_Listed entries:_
= = =

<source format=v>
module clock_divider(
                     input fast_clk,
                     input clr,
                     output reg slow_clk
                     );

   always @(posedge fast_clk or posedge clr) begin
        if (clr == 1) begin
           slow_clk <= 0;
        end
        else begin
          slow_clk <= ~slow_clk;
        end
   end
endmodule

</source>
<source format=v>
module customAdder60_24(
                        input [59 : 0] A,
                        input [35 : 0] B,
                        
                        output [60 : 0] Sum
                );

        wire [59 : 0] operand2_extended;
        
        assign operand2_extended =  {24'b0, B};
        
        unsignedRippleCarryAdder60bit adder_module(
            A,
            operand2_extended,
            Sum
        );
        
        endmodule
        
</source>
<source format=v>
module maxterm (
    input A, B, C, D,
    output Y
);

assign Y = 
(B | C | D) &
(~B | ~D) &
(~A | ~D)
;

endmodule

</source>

= = =

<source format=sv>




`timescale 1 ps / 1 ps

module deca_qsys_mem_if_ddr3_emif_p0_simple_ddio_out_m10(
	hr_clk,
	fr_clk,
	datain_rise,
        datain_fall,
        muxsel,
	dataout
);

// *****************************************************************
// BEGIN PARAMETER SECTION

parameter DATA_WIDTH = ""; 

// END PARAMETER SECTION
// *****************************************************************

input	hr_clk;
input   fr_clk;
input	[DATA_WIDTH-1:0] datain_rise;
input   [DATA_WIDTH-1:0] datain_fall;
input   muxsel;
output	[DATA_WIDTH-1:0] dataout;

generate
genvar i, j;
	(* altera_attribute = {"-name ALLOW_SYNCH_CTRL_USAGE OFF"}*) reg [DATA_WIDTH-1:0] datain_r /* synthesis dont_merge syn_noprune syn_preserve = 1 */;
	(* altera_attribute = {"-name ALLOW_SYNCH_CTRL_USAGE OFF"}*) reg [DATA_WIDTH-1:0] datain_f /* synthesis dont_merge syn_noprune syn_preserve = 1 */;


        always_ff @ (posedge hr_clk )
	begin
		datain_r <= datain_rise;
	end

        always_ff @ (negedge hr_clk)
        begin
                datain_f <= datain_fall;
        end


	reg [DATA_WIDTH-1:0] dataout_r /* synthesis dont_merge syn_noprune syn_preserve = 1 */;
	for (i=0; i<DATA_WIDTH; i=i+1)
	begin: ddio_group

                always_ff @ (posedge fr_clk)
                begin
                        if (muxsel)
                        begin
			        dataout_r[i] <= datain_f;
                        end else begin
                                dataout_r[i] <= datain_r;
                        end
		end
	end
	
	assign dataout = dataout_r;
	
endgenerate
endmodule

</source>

= = =

Across the whole listing above, determine how many lines hold the word "assign". Only that number is wanted.

3